- _GIVEN EXERCISE_:
Return, character for character, the lines between the line holding "pose: elev=305.8 azim=115.2" and the line holding "Dot at: (286, 302)", inclusive.

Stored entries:
===

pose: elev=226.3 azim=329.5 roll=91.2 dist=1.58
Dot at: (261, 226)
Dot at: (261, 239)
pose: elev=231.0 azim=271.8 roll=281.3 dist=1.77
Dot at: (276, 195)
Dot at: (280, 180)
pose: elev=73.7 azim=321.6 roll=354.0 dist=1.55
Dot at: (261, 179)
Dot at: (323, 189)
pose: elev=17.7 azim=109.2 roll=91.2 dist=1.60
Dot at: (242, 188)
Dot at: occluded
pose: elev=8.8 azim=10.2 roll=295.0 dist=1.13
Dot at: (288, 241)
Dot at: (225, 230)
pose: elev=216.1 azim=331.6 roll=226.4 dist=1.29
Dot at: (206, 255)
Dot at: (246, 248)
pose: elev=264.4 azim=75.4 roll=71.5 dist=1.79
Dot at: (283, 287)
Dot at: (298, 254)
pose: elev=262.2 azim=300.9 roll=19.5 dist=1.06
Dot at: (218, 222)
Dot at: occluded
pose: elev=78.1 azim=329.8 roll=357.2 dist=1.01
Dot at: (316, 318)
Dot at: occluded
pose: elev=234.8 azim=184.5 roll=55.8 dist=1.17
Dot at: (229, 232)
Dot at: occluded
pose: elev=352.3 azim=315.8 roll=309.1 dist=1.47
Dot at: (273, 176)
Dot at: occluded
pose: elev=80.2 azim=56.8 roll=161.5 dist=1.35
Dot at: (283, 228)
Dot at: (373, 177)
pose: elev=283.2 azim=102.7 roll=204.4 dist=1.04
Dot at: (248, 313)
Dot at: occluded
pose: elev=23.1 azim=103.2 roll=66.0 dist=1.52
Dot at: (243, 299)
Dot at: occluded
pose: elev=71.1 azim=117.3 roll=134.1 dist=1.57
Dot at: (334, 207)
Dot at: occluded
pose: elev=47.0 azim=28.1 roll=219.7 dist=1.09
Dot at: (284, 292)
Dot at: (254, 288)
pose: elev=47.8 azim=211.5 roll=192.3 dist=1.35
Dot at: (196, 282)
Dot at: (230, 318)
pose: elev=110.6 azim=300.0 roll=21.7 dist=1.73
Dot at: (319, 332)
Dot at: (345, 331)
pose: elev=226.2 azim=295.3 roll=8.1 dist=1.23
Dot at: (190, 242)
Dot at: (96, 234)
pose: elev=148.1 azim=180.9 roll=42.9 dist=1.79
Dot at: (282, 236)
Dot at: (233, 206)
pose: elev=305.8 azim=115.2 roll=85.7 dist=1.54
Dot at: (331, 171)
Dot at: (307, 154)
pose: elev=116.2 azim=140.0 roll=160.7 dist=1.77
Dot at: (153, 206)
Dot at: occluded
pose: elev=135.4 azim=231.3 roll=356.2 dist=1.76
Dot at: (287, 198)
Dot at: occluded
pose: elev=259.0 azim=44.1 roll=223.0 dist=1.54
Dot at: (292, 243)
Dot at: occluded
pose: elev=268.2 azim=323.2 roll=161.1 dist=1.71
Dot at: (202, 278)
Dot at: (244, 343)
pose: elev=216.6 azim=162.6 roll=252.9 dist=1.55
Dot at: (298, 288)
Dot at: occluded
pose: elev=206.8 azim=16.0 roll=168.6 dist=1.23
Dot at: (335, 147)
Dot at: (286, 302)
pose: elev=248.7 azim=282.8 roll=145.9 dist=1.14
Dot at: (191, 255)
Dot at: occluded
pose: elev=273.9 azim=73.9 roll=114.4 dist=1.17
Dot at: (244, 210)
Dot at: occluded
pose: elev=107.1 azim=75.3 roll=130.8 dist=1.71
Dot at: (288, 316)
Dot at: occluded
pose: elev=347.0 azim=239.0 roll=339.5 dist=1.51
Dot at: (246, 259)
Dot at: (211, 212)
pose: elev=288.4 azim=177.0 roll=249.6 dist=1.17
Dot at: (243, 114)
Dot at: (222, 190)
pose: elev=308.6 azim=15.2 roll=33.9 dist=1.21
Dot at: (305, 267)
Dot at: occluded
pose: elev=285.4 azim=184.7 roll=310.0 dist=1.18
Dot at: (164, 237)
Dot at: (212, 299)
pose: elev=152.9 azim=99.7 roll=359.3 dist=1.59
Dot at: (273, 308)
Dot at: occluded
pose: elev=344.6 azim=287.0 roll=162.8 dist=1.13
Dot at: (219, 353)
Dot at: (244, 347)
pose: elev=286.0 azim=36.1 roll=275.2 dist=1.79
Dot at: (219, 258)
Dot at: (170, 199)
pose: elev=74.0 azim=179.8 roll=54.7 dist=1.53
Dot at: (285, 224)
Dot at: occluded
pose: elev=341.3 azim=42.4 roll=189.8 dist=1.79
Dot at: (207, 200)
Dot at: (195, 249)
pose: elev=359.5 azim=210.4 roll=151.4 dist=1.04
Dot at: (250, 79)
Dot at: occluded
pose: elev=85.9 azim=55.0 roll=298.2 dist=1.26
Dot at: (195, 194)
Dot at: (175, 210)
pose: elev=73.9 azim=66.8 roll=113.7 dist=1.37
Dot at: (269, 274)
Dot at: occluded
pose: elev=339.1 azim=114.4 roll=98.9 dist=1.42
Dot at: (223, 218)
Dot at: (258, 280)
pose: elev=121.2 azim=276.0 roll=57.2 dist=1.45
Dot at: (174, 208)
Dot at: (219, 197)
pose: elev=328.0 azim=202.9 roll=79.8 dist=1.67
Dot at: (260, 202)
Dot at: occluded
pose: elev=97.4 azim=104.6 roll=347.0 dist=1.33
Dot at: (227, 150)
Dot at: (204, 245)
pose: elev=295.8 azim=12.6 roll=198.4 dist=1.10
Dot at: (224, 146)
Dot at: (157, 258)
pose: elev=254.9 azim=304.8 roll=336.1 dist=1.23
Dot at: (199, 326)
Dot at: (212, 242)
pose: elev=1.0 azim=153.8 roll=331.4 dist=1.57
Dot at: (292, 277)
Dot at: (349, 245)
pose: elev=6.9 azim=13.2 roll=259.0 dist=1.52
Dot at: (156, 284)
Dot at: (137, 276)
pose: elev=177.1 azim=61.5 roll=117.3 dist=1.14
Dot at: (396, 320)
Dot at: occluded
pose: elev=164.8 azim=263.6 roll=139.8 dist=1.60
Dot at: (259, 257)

===

- _WRITTEN REPLY_:
pose: elev=305.8 azim=115.2 roll=85.7 dist=1.54
Dot at: (331, 171)
Dot at: (307, 154)
pose: elev=116.2 azim=140.0 roll=160.7 dist=1.77
Dot at: (153, 206)
Dot at: occluded
pose: elev=135.4 azim=231.3 roll=356.2 dist=1.76
Dot at: (287, 198)
Dot at: occluded
pose: elev=259.0 azim=44.1 roll=223.0 dist=1.54
Dot at: (292, 243)
Dot at: occluded
pose: elev=268.2 azim=323.2 roll=161.1 dist=1.71
Dot at: (202, 278)
Dot at: (244, 343)
pose: elev=216.6 azim=162.6 roll=252.9 dist=1.55
Dot at: (298, 288)
Dot at: occluded
pose: elev=206.8 azim=16.0 roll=168.6 dist=1.23
Dot at: (335, 147)
Dot at: (286, 302)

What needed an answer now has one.